Elevated HLA-G Expression On Myeloid Dendritic Cells Correlates With Regulatory T Cell Foxp3 Expression In Operationally Tolerant Pediatric Liver Transplant Recipients

Abstract

Introduction: Human leukocyte antigen (HLA)-G is a non-classical HLA class I molecule expressed as membrane-bound and soluble isoforms. Interaction of HLA-G with its receptor, Ig-like transcript (ILT)4 on professional antigen (Ag)-presenting dendritic cells (DC) down-regulates their T cell costimulatory ability. We examined the expression of HLA-G and ILT4, together with other immune regulatory molecules, on circulating DC subsets in three groups of clinically stable, pediatric liver recipients: operationally tolerant (TOL: 26); prospective immunosuppressive drug weaning (PW: 28) and maintenance immunosuppression (MI: 24), and in healthy controls (HC: 28). Methods: PBMC were stained with a lineage monoclonal antibody (mAb) cocktail, andwith mAbs, directed against blood DC Ag (BDCA)-1 (CD1; monocytoid [m]DC),and BDCA-2 (CD303; plasmacytoid [p]DC), as well as with mAbs against HLA-G and ILT4 (CD85d) or CMRF-44, inducible costimulatory ligand (ICOSL) or glucocorticoid-induced tumor necrosis factor-related protein ligand (GITRL), then analyzed by flow cytometry.

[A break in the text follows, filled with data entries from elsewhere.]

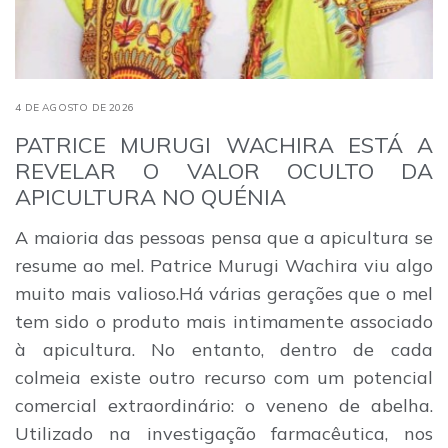
4 DE AGOSTO DE 2026
PATRICE MURUGI WACHIRA ESTÁ A
REVELAR O VALOR OCULTO DA
APICULTURA NO QUÉNIA
A maioria das pessoas pensa que a apicultura se
resume ao mel. Patrice Murugi Wachira viu algo
muito mais valioso.Há várias gerações que o mel
tem sido o produto mais intimamente associado
à apicultura. No entanto, dentro de cada
colmeia existe outro recurso com um potencial
comercial extraordinário: o veneno de abelha.
Utilizado na investigação farmacêutica, nos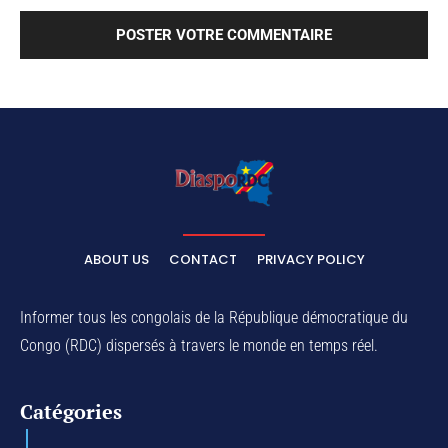
ABOUT US
CONTACT
PRIVACY POLICY
Informer tous les congolais de la République démocratique du
Congo (RDC) dispersés à travers le monde en temps réel.
Catégories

Serum HLA-G levels were determined by ELISA. Results: Both circulating mDC and pDC in HC expressed surface HLA-G and ILT4. The incidence of mDC expressing HLA-G (but not ILT4) was significantly higher than that of pDC, although fluorescence intensity (MFI) was lower for HLA-G and ILT4 on mDC, compared with pDC. In TOL patients, mDC but not pDC expressed higher HLA-G (both% positive cells and MFI) than in PW or MI patients or HC. By contrast, ILT4, CMRF-44, GITRL or ICOSL expression on either pDC or mDC did not differ significantly between the groups. In TOL patients, the incidence of regulatory T cells (Treg) and the intensity of Foxp3 expression by Treg were significantly higher than in MI or HC groups. In addition, the intensity of HLA-G expression on circulating mDC correlated significantly with that of Foxp3 in the TOL group. The incidence of patients with circulating HLA-G levels>100pg/ml was greatest in the TOL group. Conclusion: Higher HLA-G expression on circulating mDC,- the predominant DC subset, in TOL pediatric liver transplant recipients compared with MI or HC, suggests a possible role of HLA-G in immune regulation. This may be correlated with enhanced Foxp3 expression by host Treg. The findings also suggest the potential of HLA-G expression on mDC as a biomarker of operational pediatric liver transplant tolerance.